The mission of the Criminal Investigation Division is to deter intentional criminal conduct against the state tax laws administered by the Texas Comptroller of Public Accounts. This deterrence is achieved by detecting and investigating felony and misdemeanor tax-related crimes, and by informing the public of the results of case prosecution.
Administrative Search Authority
Because of the substantial interest the state has in enforcing its state tax laws, the Legislature, in 1981, granted the Comptroller the authority to conduct administrative searches, called “inspections,” in a number of tax contexts. These inspections, which are a type of warrantless search, are defined by statute as to time, place, and scope.
The authority to conduct an inspection is tax-specific; one must look to each individual tax code chapter to see the particular administrative search authority granted for that particular tax type. Most statutes authorize the inspection — during business hours at the business location — of books, records and equipment relating to that business. State law usually requires such records to be kept for four years. For investigations related to motor fuels, Comptroller personnel also may inspect premises and sample specific products.
Some Tax Code chapters also allow for administrative seizures of taxable products as well as property used by persons intending to avoid payment of taxes, including automobiles, equipment and other personal tangible property.

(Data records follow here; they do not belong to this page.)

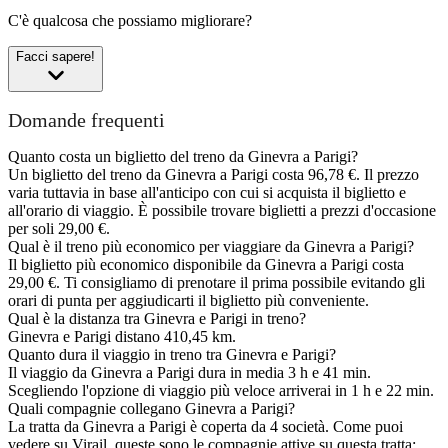
C'è qualcosa che possiamo migliorare?
Facci sapere!
Domande frequenti
Quanto costa un biglietto del treno da Ginevra a Parigi?
Un biglietto del treno da Ginevra a Parigi costa 96,78 €. Il prezzo
varia tuttavia in base all'anticipo con cui si acquista il biglietto e
all'orario di viaggio. È possibile trovare biglietti a prezzi d'occasione
per soli 29,00 €.
Qual è il treno più economico per viaggiare da Ginevra a Parigi?
Il biglietto più economico disponibile da Ginevra a Parigi costa
29,00 €. Ti consigliamo di prenotare il prima possibile evitando gli
orari di punta per aggiudicarti il biglietto più conveniente.
Qual è la distanza tra Ginevra e Parigi in treno?
Ginevra e Parigi distano 410,45 km.
Quanto dura il viaggio in treno tra Ginevra e Parigi?
Il viaggio da Ginevra a Parigi dura in media 3 h e 41 min.
Scegliendo l'opzione di viaggio più veloce arriverai in 1 h e 22 min.
Quali compagnie collegano Ginevra a Parigi?
La tratta da Ginevra a Parigi è coperta da 4 società. Come puoi
vedere su Virail, queste sono le compagnie attive su questa tratta:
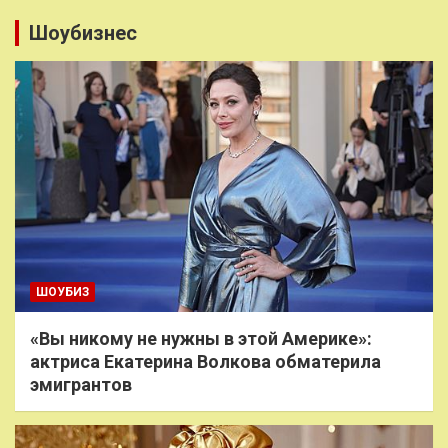
Шоубизнес
ШОУБИЗ
«Вы никому не нужны в этой Америке»:
актриса Екатерина Волкова обматерила
эмигрантов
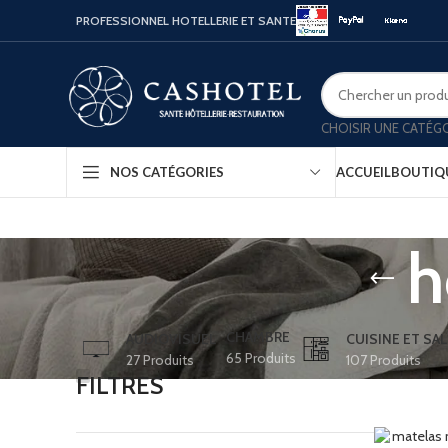
PROFESSIONNEL HOTELLERIE ET SANTE
CHOISIR UNE CATÉG
ACCUEIL
BOUTIQ
NOS CATÉGORIES
h
Bouill
Coffr
Porte
CHAMBRE
AUDIOVISUEL
CUISINE ET SAL
65 Produits
27 Produits
107 Produits
Minib
FILTRES
Confo
Platea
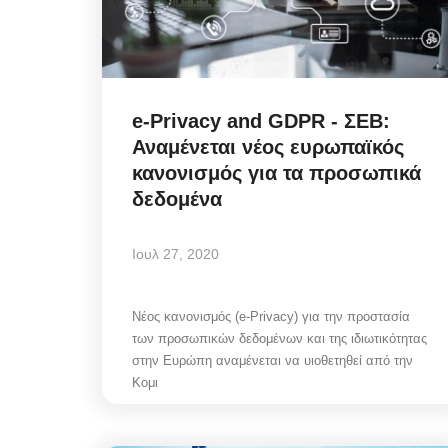
e-Privacy and GDPR - ΣΕΒ:
Infrastructure Resilience:
Αναμένεται νέος ευρωπαϊκός
η στρατηγική της ΔΕΥΑΜ
κανονισμός για τα προσωπικά
μετατρέπει...
δεδομένα
Αυγ 5, 2026
Ιουλ 27, 2020
Η πολιτική στρατηγική της ΔΕΥΑΜ μετατρέπ
Νέος κανονισμός (e-Privacy) για την προστασία
αντλιοστάσιο Αλευκάνδρας σε υπόδειγμα...
των προσωπικών δεδομένων και της ιδιωτικότητας
στην Ευρώπη αναμένεται να υιοθετηθεί από την
Κομι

Statutory authority commonly exercised by CID includes:
- Motor Fuels Tax
- Motor Vehicles Tax
Ensuring proper records are kept is vital to the integrity of the state tax laws, since the documentation of taxable events provides the basis for much state revenue. The failure to abide by statutory recordkeeping requirements is criminal under most Tax Code chapters and may be considered a felony in some situations. Failure to allow Comptroller personnel access to conduct inspections also can bring criminal penalties.
CID regularly conducts inspections in accordance with its statutory authority. Searches beyond the scope of this statutory authority may also be conducted by CID based on search warrants issued after probable cause determinations, or based on factual situations falling within exceptions to the warrant requirement.